Wir kommen zum Redebeitrag der CDU-Fraktion. Für sie spricht der Abgeordnete Dr. Redmann.

Frau Präsidentin! Meine Damen und Herren! Kollege Walter, Sie haben gerade relativ ausführlich das strukturelle Haushaltsdefizit erwähnt, das zweifellos besteht und das uns auch noch in den nächsten Jahren beschäftigen wird. Aber offenbar haben Sie ein paar Gedächtnislücken, wenn es darum geht, wovon dieses Haushaltsdefizit ganz wesentlich herrührt. Da helfe ich Ihnen gern; denn die amtierende Koalition hat von der rot-roten Vorgängerregierung wirklich einen Rucksack voller Steine übernommen. Vor der letzten Landtagswahl wurde der Haushalt für die Jahre 2019 und 2020 vom damaligen Finanzminister

Christian Görke - an der Stelle herzlichen Glückwunsch auch von mir! - aufgebläht: 244 Änderungsanträge von Rot-Rot, 119 Millionen Euro Mehrausgaben, 325 Millionen Euro Verpflichtungsermächtigungen für die folgende Legislaturperiode und 377 zusätzliche Stellen - damit ist der Grundstein für das bestehende strukturelle Haushaltsdefizit gelegt worden, und wir haben die Aufgabe, einen Beitrag dazu zu leisten, diese Lücke zu schließen. Da wäre die Coronapandemie noch gar nicht erwähnt. Die ist danach dazugekommen; die konnten Sie nicht vorhersehen, die konnten auch wir nicht vorhersehen.

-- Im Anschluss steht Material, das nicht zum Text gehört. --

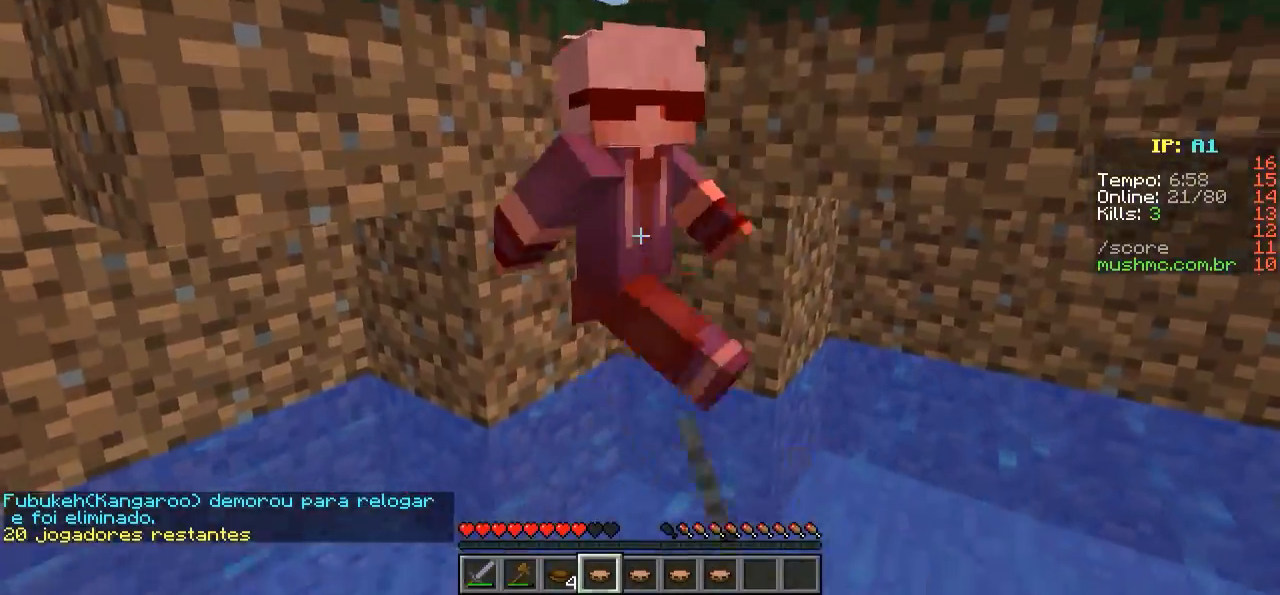
{"keys": ["w"], "events": []}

Aber wie deckt man ein strukturelles Haushaltsdefizit? Das ist relativ einfach: Das geht entweder durch die Erhöhung der Einnahmen oder durch die Absenkung der Ausgaben.

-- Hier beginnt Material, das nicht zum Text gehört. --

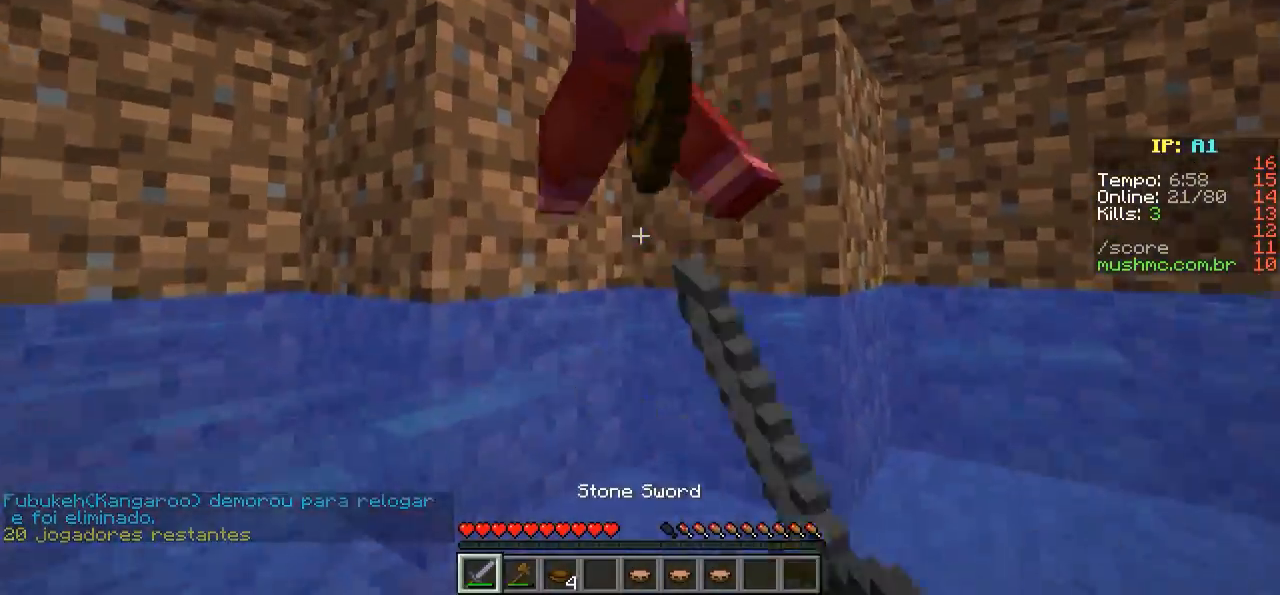
{"keys": ["w"], "events": []}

Zunächst zu den Einnahmen: Die linke Antwort auf die Erhöhung der Einnahmen lautet ganz einfach „Steuererhöhung“ - am liebsten zulasten derer, die viel arbeiten, hohe persönliche Risiken eingehen und Verantwortung für ihre Mitarbeiter tragen, zulasten der Mittelständler, als deren Anwalt Sie sich hier gerade geriert haben, Kollege Walter. Da hätte ich mir mehr Engagement bei der Erarbeitung Ihres Bundestagswahlprogramms gewünscht, damit solche Dinge wie höhere steuerliche Belastungen für Personengesellschaften nicht darin gestanden hätten - diese werden schon jetzt viel höher besteuert als Kapitalgesellschaften, und das ist eine echte Belastung für die Mittelständler - oder auch die Lasten für die Landwirte und Forstwirte, deren Äcker und Wälder bei einer Vermögenssteuer genauso herangezogen würden, als wären sie Anteile an einem Hedgefonds.

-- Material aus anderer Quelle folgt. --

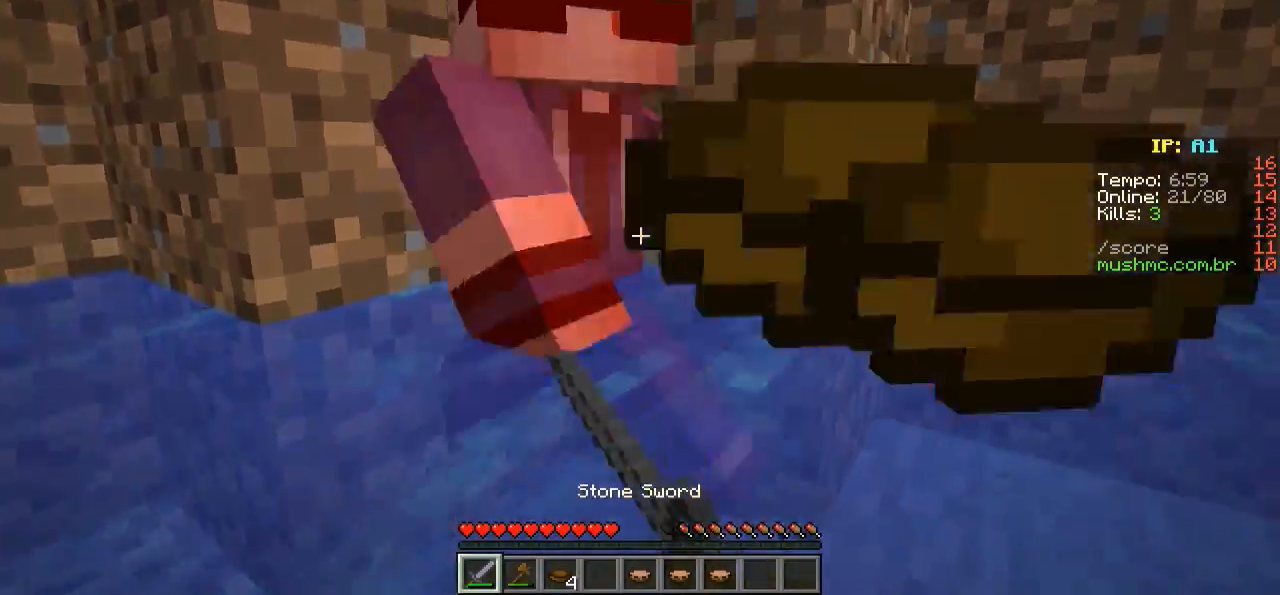
{"keys": ["d", "w"], "events": [[400, "d", "down"]]}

Die Antwort dieser Koalition ist glücklicherweise eine andere. Wir wollen aus der Krise herauswachsen. Wir wollen, dass Steuereinnahmen steigen, weil es dem Land, seinen Bürgern und Unternehmen wirtschaftlich gut geht. Dass das funktionieren kann, haben wir im Bund und in den Ländern schon in den vergangenen Jahren - bis zur Coronakrise - gut beobachten können. Maßgeblich ist und bleibt dabei aus unserer Sicht die Auswirkung auf das Bruttoinlandsprodukt als ausschlaggebender Indikator zur Wachstumsorientierung und nicht etwa der Glücksatlas der Deutschen Post. Denn nur Investitionen, die sich in Euro und Cent unterm Strich auszahlen, werden uns helfen, das Haushaltsloch zu schließen. Wir verstehen uns deshalb als Investitionskoalition, welche die notwendigen Anreize zur Fortentwicklung des Industriestandortes Brandenburg setzt. Schauen Sie sich den

Zukunftsinvestitionsfonds an, dessen Früchte nun teilweise schon geerntet werden können. Hierdurch konnten Projekte in den Bereichen Regionalentwicklung, Klimaschutz, moderne Infrastruktur, Digitalisierung und Innovation auf den Weg gebracht werden. So liegt die Investitionsquote des vorliegenden Haushalts im Vergleich zum rot-roten Haushalt 2017 um mehr als ein Drittel höher.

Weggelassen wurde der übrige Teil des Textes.